Sunday, August 7, 2011

Rogue government, USA

Early last week, insider Republican and CNN columnist David Frum lashed out at the GOP’s Tea Party wing, writing: “You can’t save the system by destroying the system.” I responded on This is Common Sense:
If the system has put America on a crash course with disaster, then that system must be replaced. With a better one.
When I wrote that I had not yet fully comprehended the full import of the goofy creation (by the debt deal) of what Rep. Ron Paul calls a Super Congress — the select committee of senators and representatives to be put in charge of budgeting, with the rest of Congress not allowed to amend their proposals, just vote yea or nay.
There are two things to say about this:
    1. It’s interesting.
    2. It’s scary.
Interesting, in that such a major change to the constitution of our government could be contemplated without any official mention of the actual Constitution.
Scary, in that it goes in entirely the wrong direction, towards oligarchy and away from republic. We need more representation from the people (the “public” in the “republic”) — that is, more representatives in Congress — so that the ratio between politicians and citizens is not so lopsided, in favor of politician power and political class insularity.
But that sort of reform, like term limits, seems unlikely to occur while crisis breathes down our necks and our “transparent politicians” retreat further behind closed doors. So what particular system or systems need to be junked, and what replacements did I have in mind when I reacted against Frum’s anti-Tea screed?
I can think of many, but one reform stands out: Junk the budgeting process.
Congress and the Executive Branch conspire together to always increase the budget. The current system is based on the Congressional Budget and Impoundment Control Act of 1974, which set up the insanity of baseline budgeting, where the Congressional Budget Office creates an estimate of future government spending growth, which allows Congress to make minor downward adjustments to the expected upward spending and call them “cuts.” (It also prevented the Executive from strategically not spending congressional largesse, the traditional function people talk about replacing with the “line-item veto.”)
The solution is obvious. Repeal the act. Start from scratch.
The baseline for next year’s budget should depend on the nominal amounts spent in the current year — not adjusted for inflation, for that only encourages inflationary processes — or (better yet) the revenue received in the previous year. (Yes, no more reliance upon badly projected revenues, but figuring from actual revenues. No more phony-baloney estimates.)
Once the mad system of baseline budgeting and built-in accommodations to inflation are replaced with sanity, our biggest problem child, the welfare state (Social Security and the over-subsidized, over-regulated medical-industrial complex) can be tackled next.
Or maybe the warfare state could be subjected to intelligent critique, where real defense of American soil replaces the “world policeman” role that our government plays so badly — but to the great advantage of international businesses with political connections. Americans should not be forced to pay to police the world, either in blood or dollars.

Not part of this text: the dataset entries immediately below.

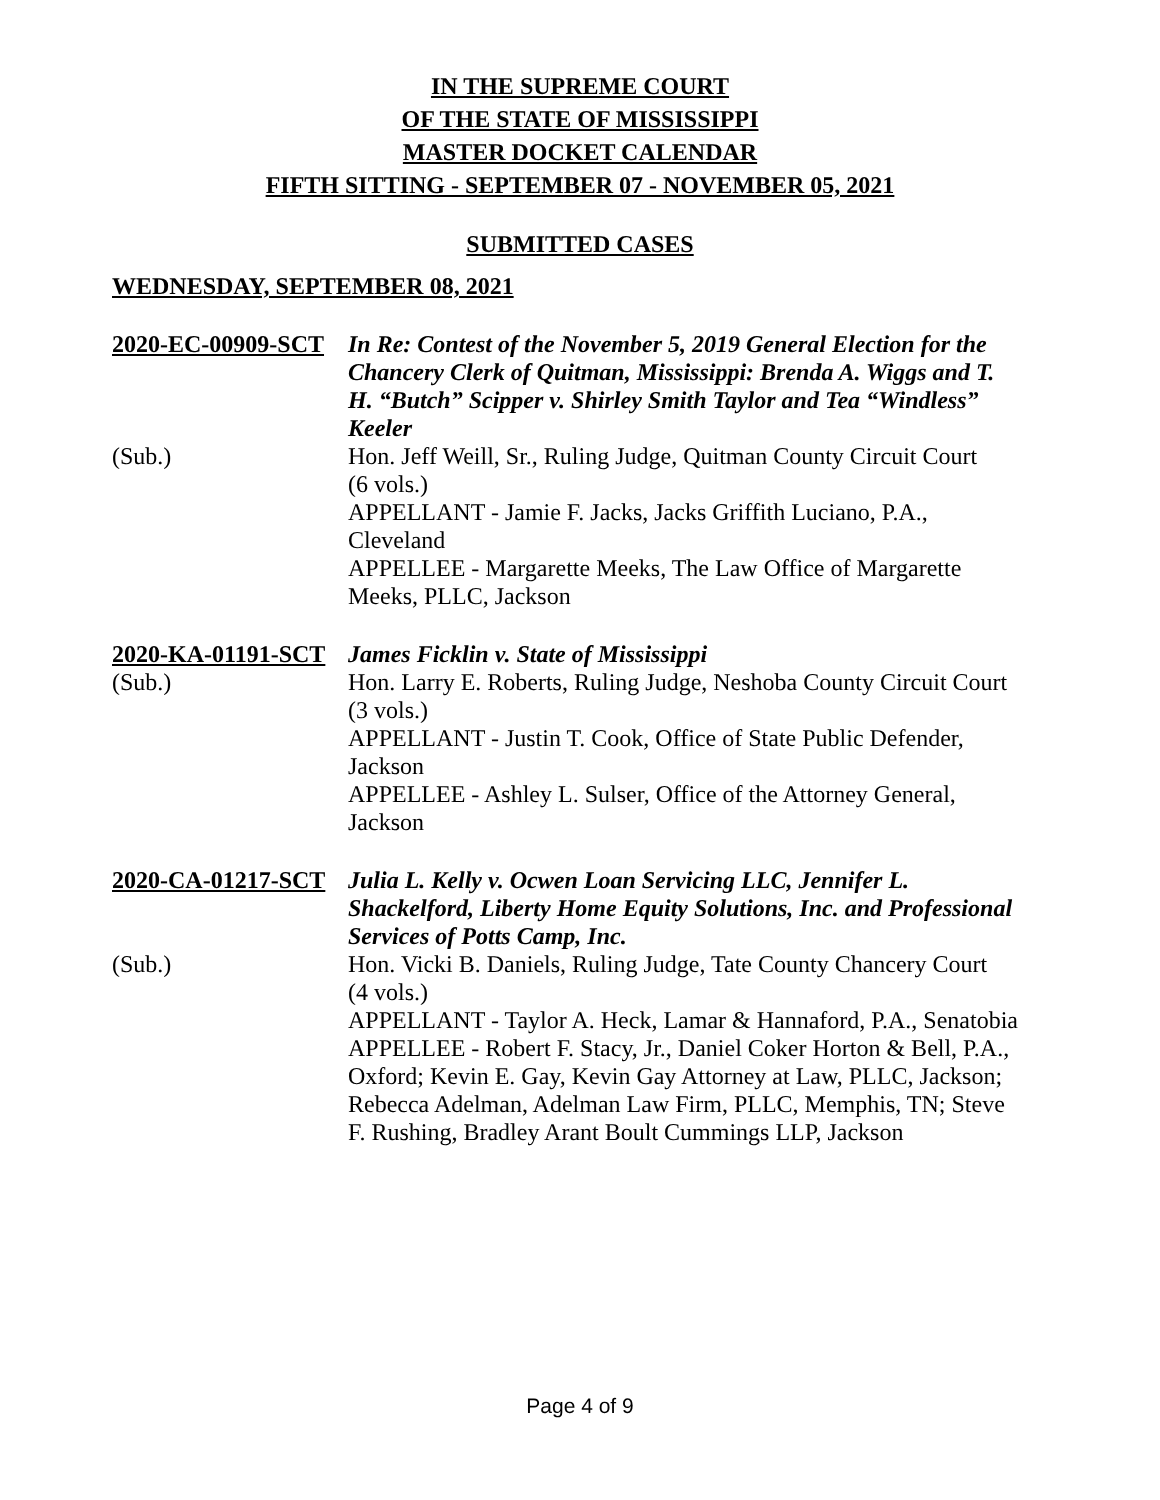IN THE SUPREME COURT
OF THE STATE OF MISSISSIPPI
MASTER DOCKET CALENDAR
FIFTH SITTING - SEPTEMBER 07 - NOVEMBER 05, 2021
SUBMITTED CASES
WEDNESDAY, SEPTEMBER 08, 2021
2020-EC-00909-SCT
(Sub.)
In Re: Contest of the November 5, 2019 General Election for the Chancery Clerk of Quitman, Mississippi: Brenda A. Wiggs and T. H. “Butch” Scipper v. Shirley Smith Taylor and Tea “Windless” Keeler
Hon. Jeff Weill, Sr., Ruling Judge, Quitman County Circuit Court
(6 vols.)
APPELLANT - Jamie F. Jacks, Jacks Griffith Luciano, P.A., Cleveland
APPELLEE - Margarette Meeks, The Law Office of Margarette Meeks, PLLC, Jackson
2020-KA-01191-SCT
(Sub.)
James Ficklin v. State of Mississippi
Hon. Larry E. Roberts, Ruling Judge, Neshoba County Circuit Court
(3 vols.)
APPELLANT - Justin T. Cook, Office of State Public Defender, Jackson
APPELLEE - Ashley L. Sulser, Office of the Attorney General, Jackson
2020-CA-01217-SCT
(Sub.)
Julia L. Kelly v. Ocwen Loan Servicing LLC, Jennifer L. Shackelford, Liberty Home Equity Solutions, Inc. and Professional Services of Potts Camp, Inc.
Hon. Vicki B. Daniels, Ruling Judge, Tate County Chancery Court
(4 vols.)
APPELLANT - Taylor A. Heck, Lamar & Hannaford, P.A., Senatobia
APPELLEE - Robert F. Stacy, Jr., Daniel Coker Horton & Bell, P.A., Oxford; Kevin E. Gay, Kevin Gay Attorney at Law, PLLC, Jackson; Rebecca Adelman, Adelman Law Firm, PLLC, Memphis, TN; Steve F. Rushing, Bradley Arant Boult Cummings LLP, Jackson
Page 4 of 9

Whatever the substance of insane over-spending may be (and it’s probably nearly everything, not just “health care” or Social Security or the Pentagon), American governance might be put on track, if, at the very least, the most basic rogue subsystems can be first brought under some control. (Another rogue subsystem is the Federal Reserve and the international fiat currency “non” standard. But how to deal with that I’ll leave to those with more monetary expertise than I possess.)
Tea Party folks need to think hard about such matters. While declared victors by the mainstream media, the Tea Party did not win with the budget deal. The debt ceiling was raised, and spending was set to rise, too, for the future. It was all a sham, and a big loss to the Tea Party cause, contra Frum and his fellow rah-rah boys for big government.
American government is still rogue, and our leaders have not relinquished their dedication to mad profligacy. Now, with the Super Congress in place, and as of yet unchallenged on constitutional grounds, the designation of “rogue” reaches another level of enormity.